Hoy es de esos días en los que estoy especialmente cansado de oír la palabra catalán. Y si bien es cierto que no me refiero a toda la extensión que comprendería su literalidad, sino más bien a ese conjunto de delincuentes comunes que habitan en aquella parte de España y que se pueden agrupar  en grupos de ladrones, prófugos, prevaricadores, estafadores o presidiarios y así extendernos hasta cualquier tipo de indeseable que podamos imaginar, también es cierto que estoy empezando preocuparme demasiado con todo lo que huele de Zaragoza hacia arriba.

 

He llegado a tal punto de asco, que ayer fui incapaz de ver el partido de fútbol que enfrentó a esa panda de culés contra uno de los equipos de la capital de España. He llegado a tal nivel de repugnancia contra cualquier cosa que huela a independencia, que he tenido que ir a vomitar cuando en las noticias de hace un rato, he tenido la mala suerte de enfrentarme a las declaraciones de Molins. 

 

El actual abogado de Sandro Rosell, expresidente del equipo de la Ciudad Condal, argumenta que no tienen ningún sentido que el sinvergüenza de su cliente lleve metido entre rejas un año.

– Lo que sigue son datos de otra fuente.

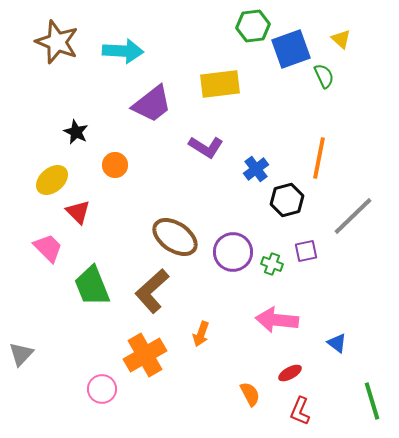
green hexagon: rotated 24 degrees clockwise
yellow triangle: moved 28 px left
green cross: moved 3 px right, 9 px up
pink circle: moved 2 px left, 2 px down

Es raro que siendo su abogado, no se haya leído  lo que después de mucha investigación, y en forma de delitos, le cuelgan al delincuente que representa.

 

La magistrada Lamela, consideró en su momento que tanto Rosell como su esposa Marta Pineda entre otros, formaban parte de una organización criminal, la cual se dedicó a blanquear dinero procedente de comisiones ilegales derivadas de la venta de los derechos de la selección de fútbol a una mercantil árabe con sede en Islas Caimán. El auto de prisión que en su momento se dictó, demuestra que Rosell habría realizado estas operaciones a través de un entramado de sociedades andorranas. Es decir, que visto lo visto y con todo lo que ha llovido en estos meses que han pasado, nos encontramos con lo que estamos acostumbrados a ver a diario. Un catalán al uso, que en el momento de verse en libertad provisional, se iría corriendo a Bélgica. Ese paraíso destinado a albergar a terroristas catalanes y musulmanes.

 

 

Soy incapaz de separar política y deporte. Pero no hago nada más ni nada menos, que lo que hacen ellos. Partidos dedicados a reivindicar la libertad de presos comunes, ceder instalaciones para actos independentistas, sufragar gastos que suponen actos terroristas contra la nación que es nuestra casa, quemar nuestra bandera y así sucesivamente, podríamos contar a cientos los normales sucesoss que se viven en ese infierno independentista lleno de gentuza de la peor calaña, que es el campo de fútbol que se encuentra en el distrito de Las Cortes de Barcelona.

 

Señores catalanes independentistas y terroristas. ¡Cada vez os queda menos!